The work continues as they are now hiring people to help them get their software into every medical system and business that needs to control the flow of employees, based on sound epidemiological standards. As the CDC rolls out return to work guidelines, self-certification as enabled by products like Quickscreen are now recommended for all employers. 

 https://www.cdc.gov/coronavirus/2019-ncov/community/guidance-business-response.html 

Reach out to info@luminaremed.com for any inquiries into the Luminare software.

 

TMC Description:

Texas Medical Center (TMC) — the largest medical city in the world—is at the forefront of advancing life sciences. Home to the brightest minds in medicine, TMC nurtures cross-institutional collaboration, creativity and innovation because together, we can push the limits of what’s possible. They see 10MM patient encounters per year, 180,000 surgeries, 750,000 ER visits and 9.200 total patient beds with 106,000 employees. 

 

Luminare:

Luminare is based in Houston, TX and started by Sarma Velamuri and Marcus Rydberg. Sarma is a internal-medicine / hospitalist and Marcus is a tech genius from Stockholm. 

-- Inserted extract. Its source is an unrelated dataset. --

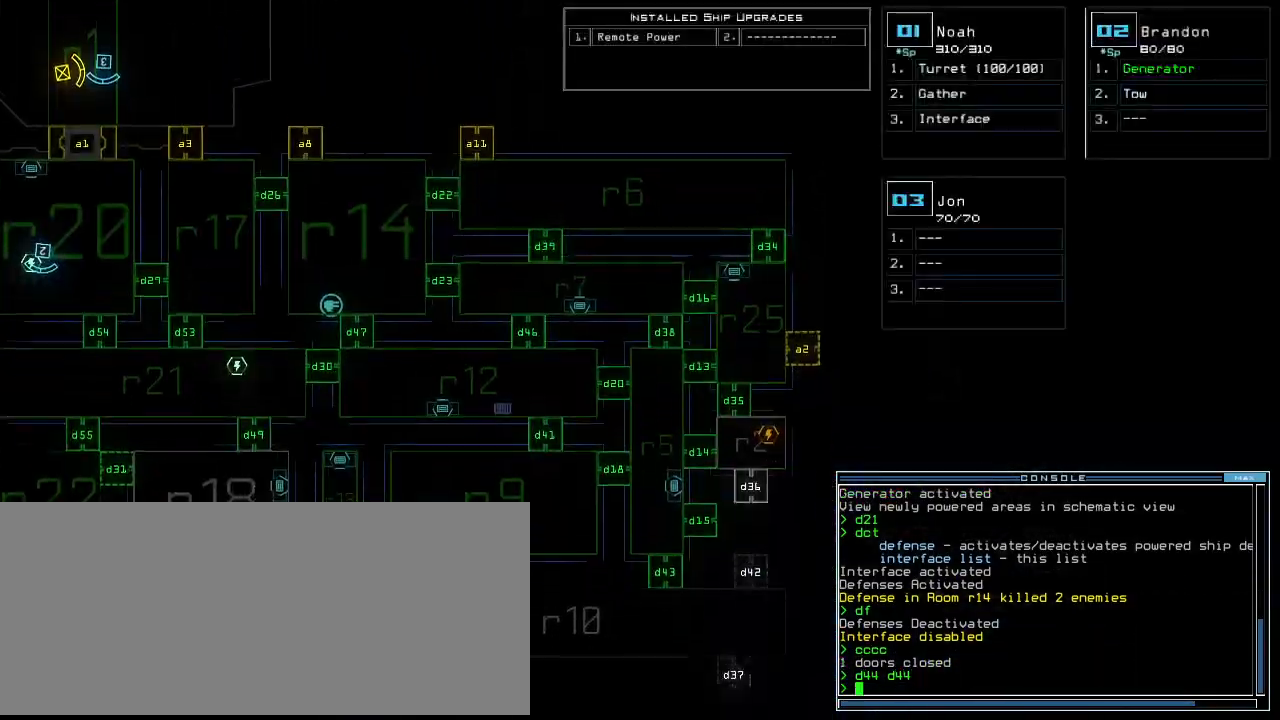
Gameplay with keyboard; each line is a JSON object with the keys held at the frame after it. "events" lists presses ("down") and releases ("up") of ".", "0", "1", "2", "3", "4", "5", "6", "7", "8", "9", "a", "b", "backspace", "c", "caps_lock", "comma", "ctrl_l", "ctrl_r", "d", "down", "e", "equals", "escape", "f", "f5", "g", "h", "i", "j", "k", "l", "left", "m", "minus", "n", "num3", "num9", "o", "p", "q", "quote", "r", "return", "right", "s", "semicolon", "shift_l", "shift_r", "space", "t", "tab", "tilde", "u", "up", "v", "w", "x", "y" and "z" between this image and that frame as [ms after this image, input, new state], when the widget could be followed in between. No other keys are recorded. Mouse input is not recorded.
{"keys": ["up"], "events": [[200, "down", "up"], [240, "space", "down"], [300, "space", "up"], [320, "up", "down"], [360, "d", "down"], [420, "d", "up"]]}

The company’s mission is to stop 250,000 people a year from dying of sepsis and prevent millions of people from getting sepsis. 

They were awarded “Most-Promising Web & IT Company” in the US in 2017 by the Rice University, and were selected to be part of the Texas Medical Center’s innovation institute. In 2020 prior to COVID Luminare was partnering with the CDC to showcase their patented sepsis detection platform Sagitta.